Dalam pembicaraan dengan beliau, beliau berkata: “Pastor, kalau saya boleh ke rumah cucu saya, saya pasti sembuh.”
Baru selesai bapak itu bicara, isterinya langsung menjawab: “Gak usah ke sana buat apa? Mereka aja gak pernah mau ke sini.”
Saya agak terkejut dengan jawaban ibu itu.
Suatu saat saya mengunjungi bapak itu lagi dan bapak itu bercerita:
Romo, saya merasa gagal mendidik anak-anak saya. Anak-anak saya sejak kecil dimanjakan oleh mamanya. Waktu itu saya pikir baik-baik saja. Tentu kami sebagai orangtua ingin anak-anak bahagia. Ekonomi kami juga baik, sehingga apap un yang anak-anak minta selalu kami penuhi.

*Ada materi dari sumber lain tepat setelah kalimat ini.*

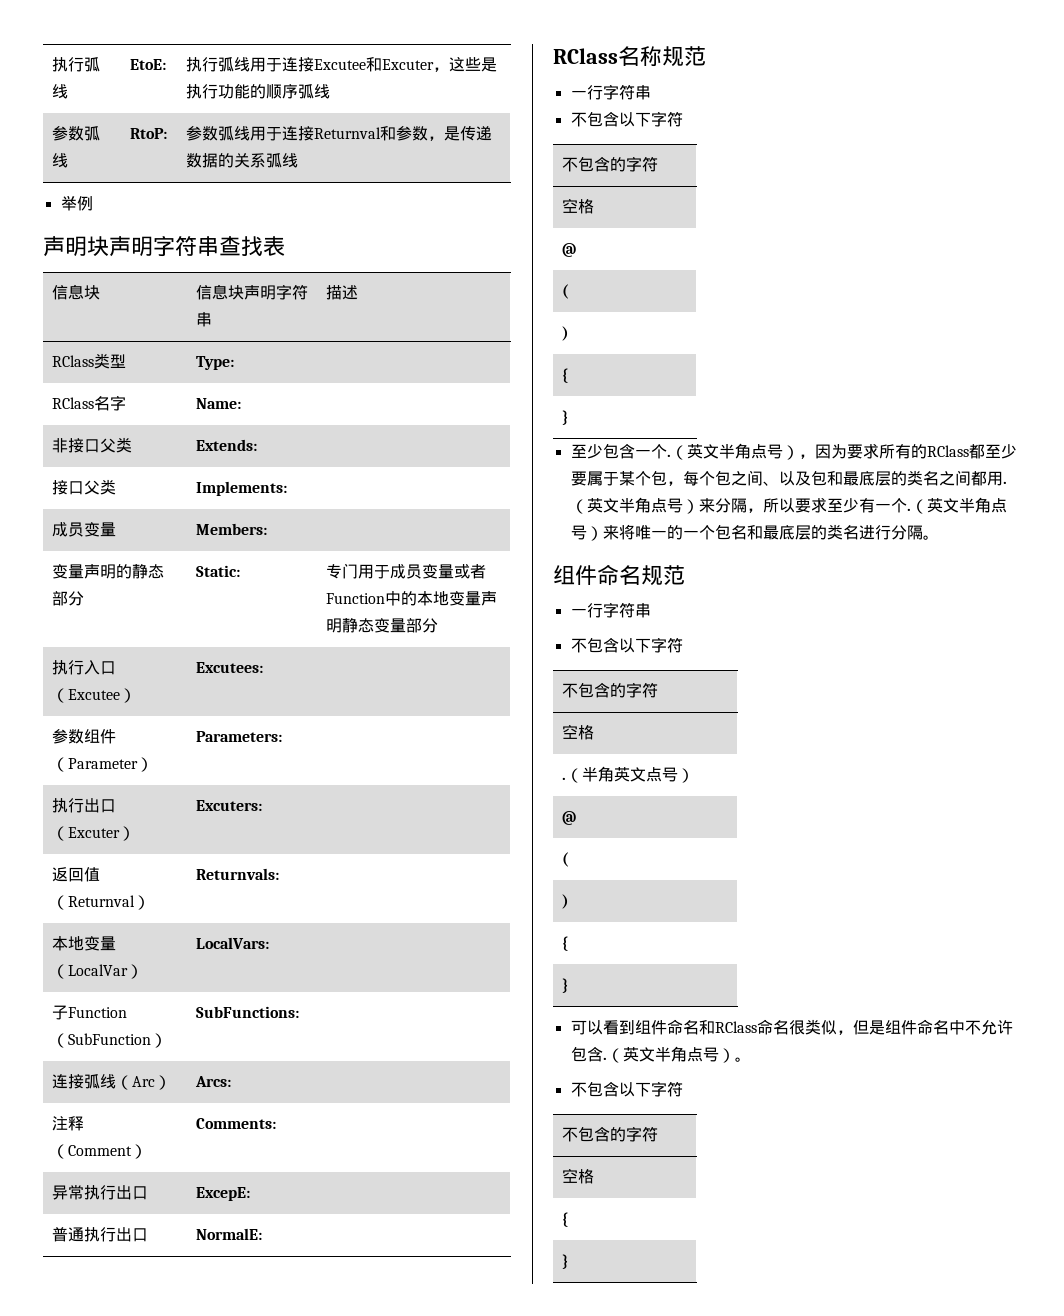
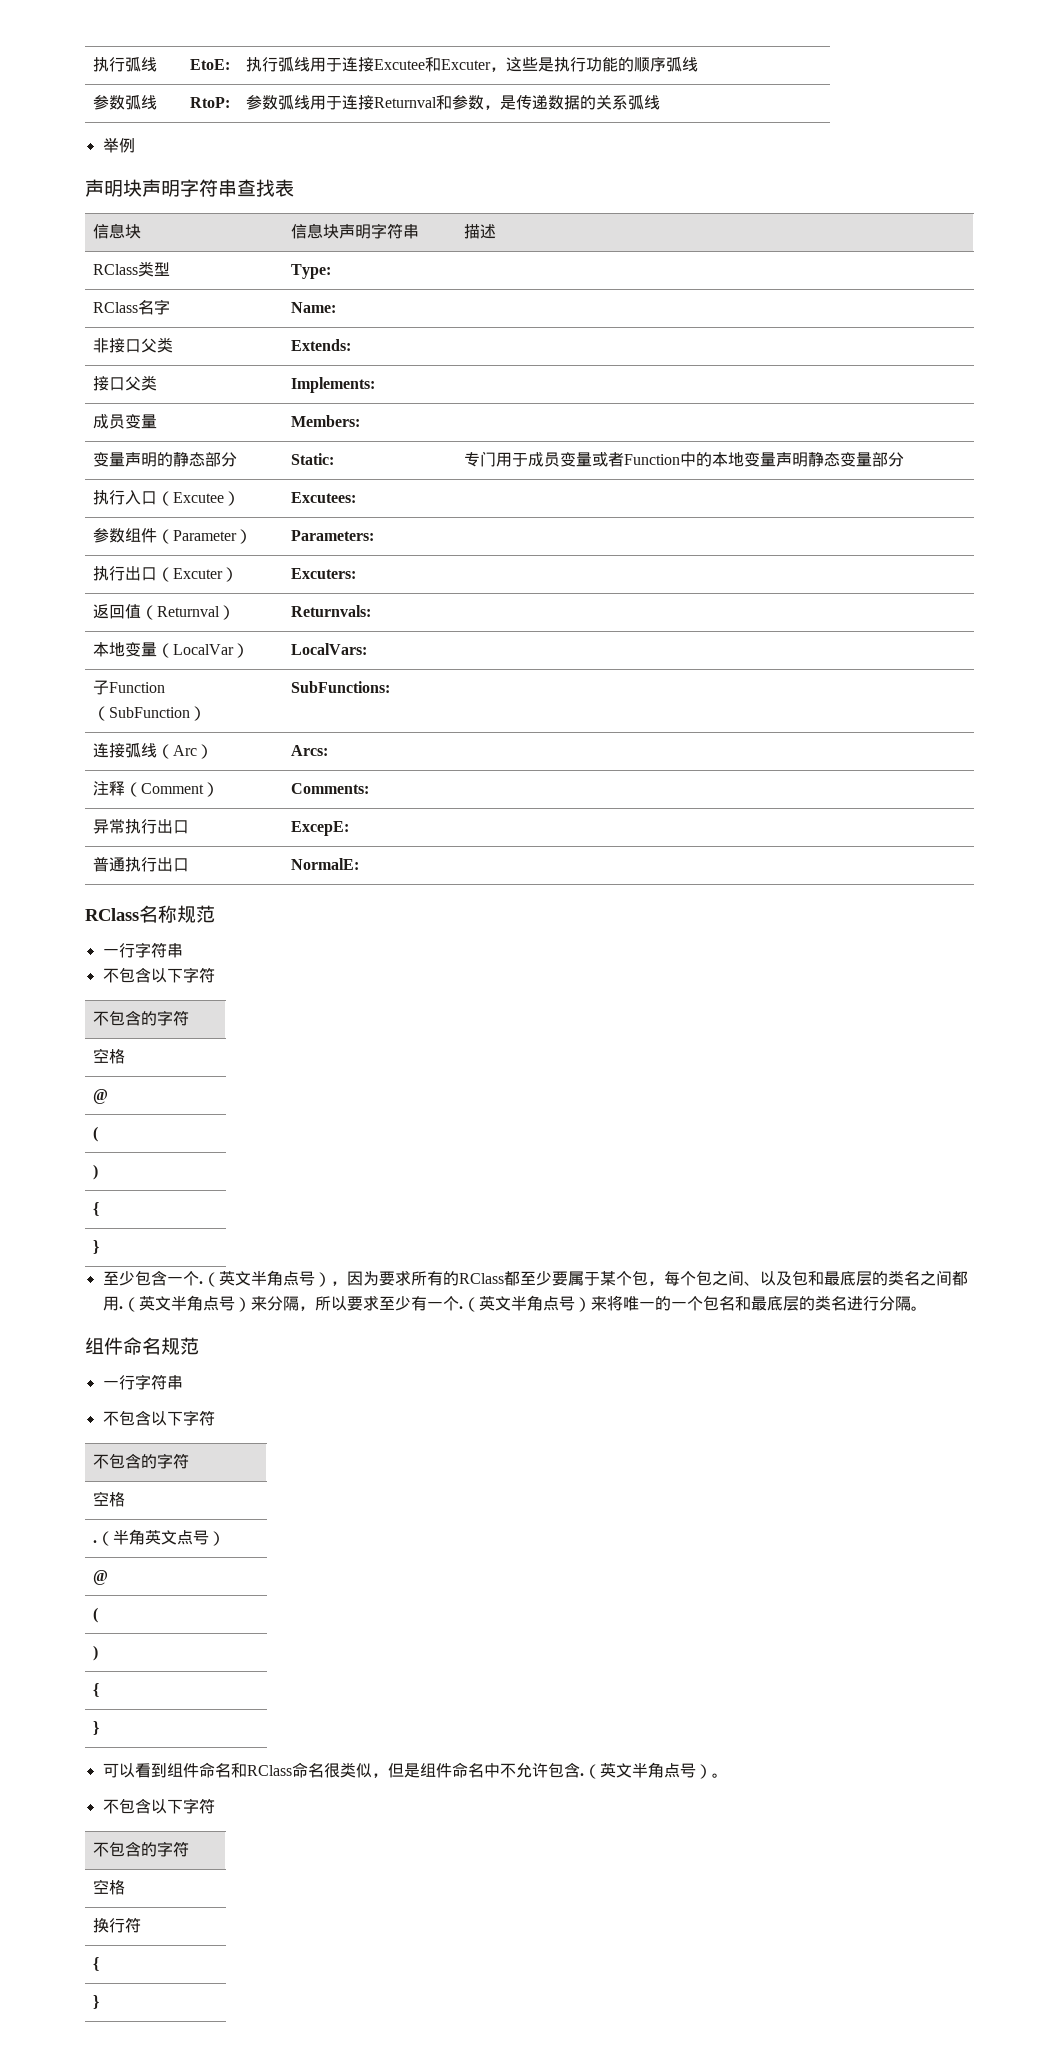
(595, 1176) none -> [92,1917,141,1933] // 换行符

Sekarang, kami menyesal, karena anak-anak saya walaupun sudah pada berumah tangga masih mengandalkan kami.
Mereka sudah kami beri usaha sendiri-sendiri tetapi ya itu pastor, mereka tidak bisa mengelola dengan baik, ya… karena mereka biasa dimanjakan. Akibatnya, mereka jadi tidak akur pastor. Mereka berebut harta.

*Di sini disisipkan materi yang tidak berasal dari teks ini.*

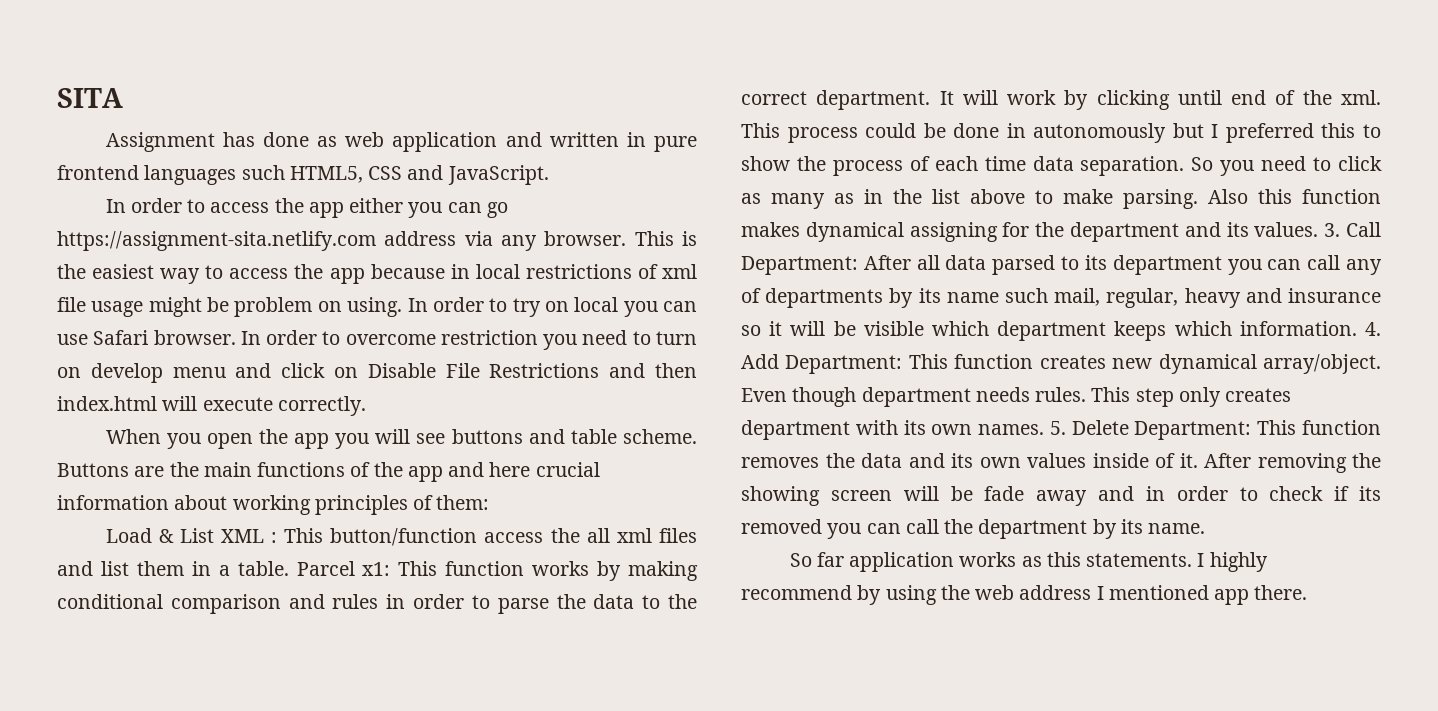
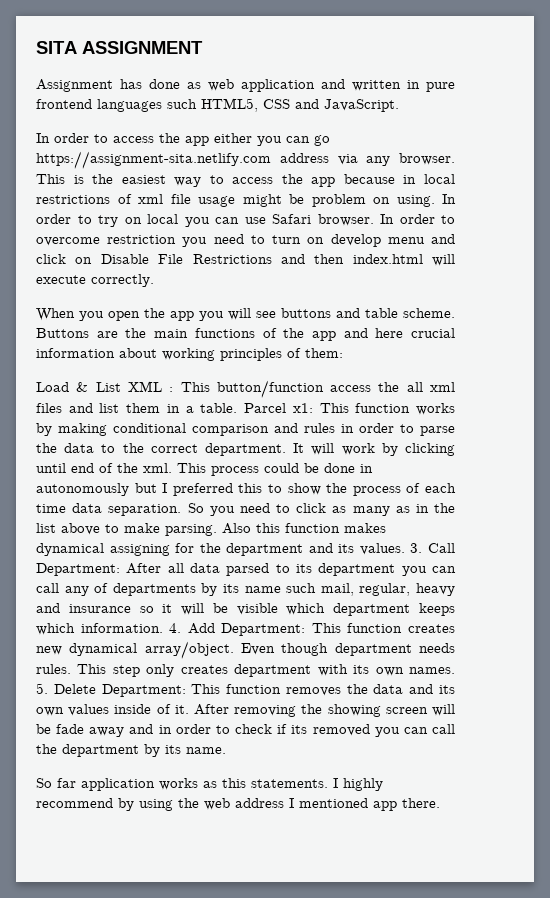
(123, 98) none -> [82,41,203,54] ASSIGNMENT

Mamanya selalu membela anak-anaknya sementara menantu saya yang sudah janda seperti di anak tirikan. Menantu saya itu bisa mengelola usaha dengan baik sehingga berkembang dan itu yang menjadi sumber iri hati adik-adik iparnya.
Pastor, yang paling menyedihkan hidup perkawinan anak-anak saya hampir semua tidak beres. Mereka ke gereja ya ke gereja, tetapi perkawinan mereka gak keruan.
Saya sudah tidak bisa ngomong lagi, karena kalau ngomong selalu ribut dengan isteri. Saya memilih diam.
Pastor, sedari muda saya kerja keras, ingin hidup mapan, punya harta untuk mencukupi dan membahagiakan keluarga. Tetapi ternyata bagi saya, harta justru membuat saya semakin kesepian dan menderita.
Harta jadi sumber pertikaian keluarga. Sekarang pun saya terus dihantui perpecahan anak-anak kami kalau kami sudah tidak ada.
Bapak itu menutup kisahnya.
Harta adalah sarana bukan tujuan dalam hidup kita. Sering kali kita terjebak menjadikan harta sebagai tujuan, maka tidak jarang berujung pada penderitaan dan kesepian.
Dengan harta berharap kebahagiaan sering kali yang terjadi harta menjadi sumber petaka.
Sebagaimana Sabda Tuhan hari ini sejauh diwartakan St. Lukas: “Demikianlah jadinya dengan orang yang menimbun harta bagi dirinya sendiri, tetapi ia tidak kaya di hadapan Allah.”
Bagaimana dengan diriku? Adakah sadar mana yang tujuan dan mana yang sarana?